Documento:
- - -
DO ENVIADO ESPECIAL A PARIS

Embora não seja oficialmente defendido pelos grandes partidos franceses, que controlam a cena política há décadas, o "não" continua à frente nas pesquisas.
Diversos fatores explicam a rejeição à Carta de parcela considerável da população. Primeiro, o debate está fortemente contaminado por questões domésticas, que pouco ou nada têm a ver com o texto europeu.
Segundo, a campanha foi mal concebida e mal realizada pelos defensores do "sim", e as personalidades partidárias do "não" tiveram boa atuação na mídia.
Terceiro, alguns artigos da Constituição amedrontam a população, que teme perder parte de seus benefícios sociais. Finalmente, há a exacerbação (por parte da extrema direita e, em menor escala, da extrema esquerda) de um nacionalismo que, em 2002, levou o líder da Frente Nacional, Jean-Marie Len (extrema direita), ao segundo turno presidencial.
- - -
Material fornecido:

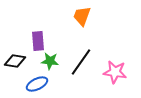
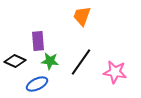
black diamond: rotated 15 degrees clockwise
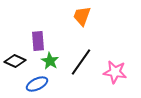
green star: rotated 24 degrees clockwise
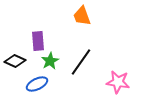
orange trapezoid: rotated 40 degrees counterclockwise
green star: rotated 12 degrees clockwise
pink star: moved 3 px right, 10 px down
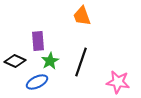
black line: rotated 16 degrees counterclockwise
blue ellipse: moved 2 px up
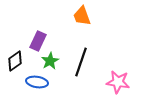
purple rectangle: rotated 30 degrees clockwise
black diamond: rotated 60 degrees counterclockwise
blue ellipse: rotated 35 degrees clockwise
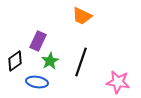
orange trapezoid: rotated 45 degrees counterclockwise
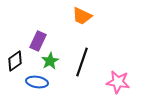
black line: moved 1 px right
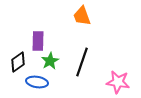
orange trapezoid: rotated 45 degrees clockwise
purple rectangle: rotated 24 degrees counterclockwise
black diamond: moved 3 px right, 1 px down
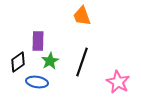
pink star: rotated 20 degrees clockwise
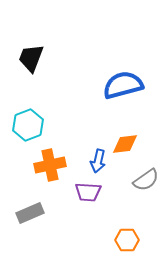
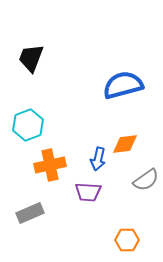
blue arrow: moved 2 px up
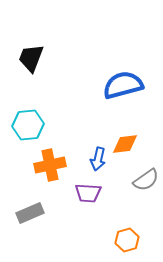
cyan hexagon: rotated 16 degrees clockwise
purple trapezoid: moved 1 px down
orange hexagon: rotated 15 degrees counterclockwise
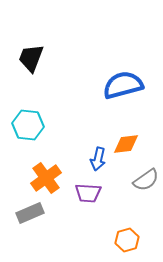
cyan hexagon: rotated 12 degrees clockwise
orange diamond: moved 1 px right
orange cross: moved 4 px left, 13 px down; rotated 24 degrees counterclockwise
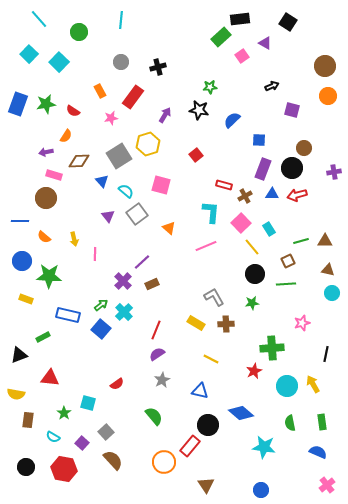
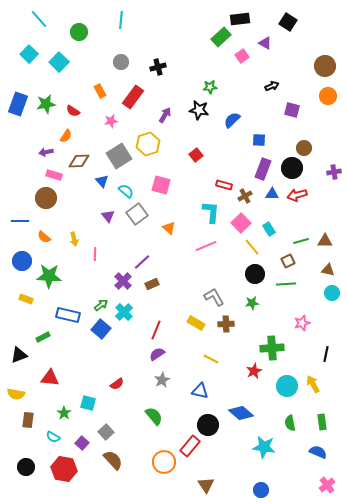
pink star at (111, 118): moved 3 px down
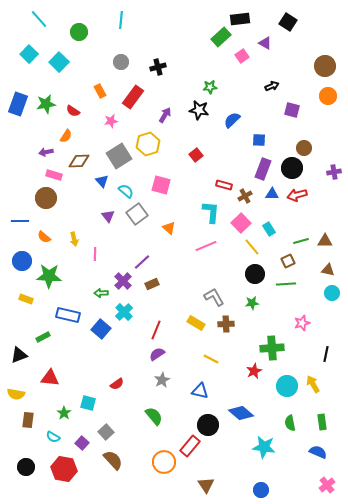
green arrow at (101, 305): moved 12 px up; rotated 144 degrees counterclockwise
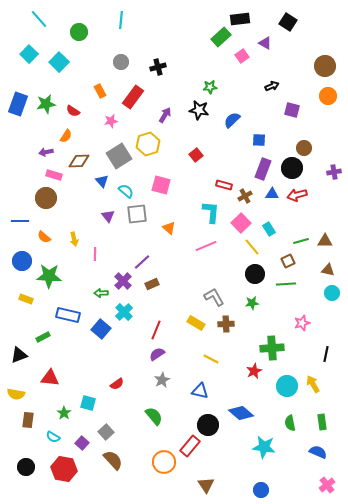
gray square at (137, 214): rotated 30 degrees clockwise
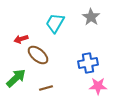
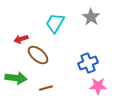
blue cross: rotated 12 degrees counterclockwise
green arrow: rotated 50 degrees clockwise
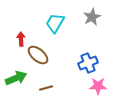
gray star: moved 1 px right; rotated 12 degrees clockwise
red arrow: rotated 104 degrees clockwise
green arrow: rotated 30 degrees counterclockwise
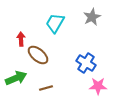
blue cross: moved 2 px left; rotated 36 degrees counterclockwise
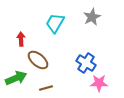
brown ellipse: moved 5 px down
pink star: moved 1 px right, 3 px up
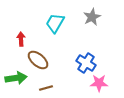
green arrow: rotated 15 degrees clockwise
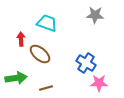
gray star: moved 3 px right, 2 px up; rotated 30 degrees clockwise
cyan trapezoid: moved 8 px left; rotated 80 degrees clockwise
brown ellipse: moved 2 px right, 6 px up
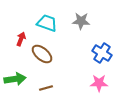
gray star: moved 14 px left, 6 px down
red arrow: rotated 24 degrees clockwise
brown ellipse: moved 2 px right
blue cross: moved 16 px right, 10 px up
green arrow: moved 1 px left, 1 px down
- - -
A fazer:
1 – Segundo o documento, o que a população teme perder por causa de alguns artigos da Constituição?
2 – Resuma o documento em duas frases, por favor.
3 – Transcreva o trecho do documento a partir das palavras "Diversos fatores explicam", parando depois de "atuação na mídia.".

Respostas por tarefa:
1 – Parte de seus benefícios sociais.

2 – Embora não seja defendido oficialmente pelos grandes partidos franceses, o "não" continua à frente nas pesquisas. A rejeição à Carta se explica pela contaminação do debate por questões domésticas, por uma campanha mal concebida e mal realizada pelos defensores do "sim", pelo medo de perder benefícios sociais e pela exacerbação de um nacionalismo por parte da extrema direita e, em menor escala, da extrema esquerda.

3 –
Diversos fatores explicam a rejeição à Carta de parcela considerável da população. Primeiro, o debate está fortemente contaminado por questões domésticas, que pouco ou nada têm a ver com o texto europeu.
Segundo, a campanha foi mal concebida e mal realizada pelos defensores do "sim", e as personalidades partidárias do "não" tiveram boa atuação na mídia.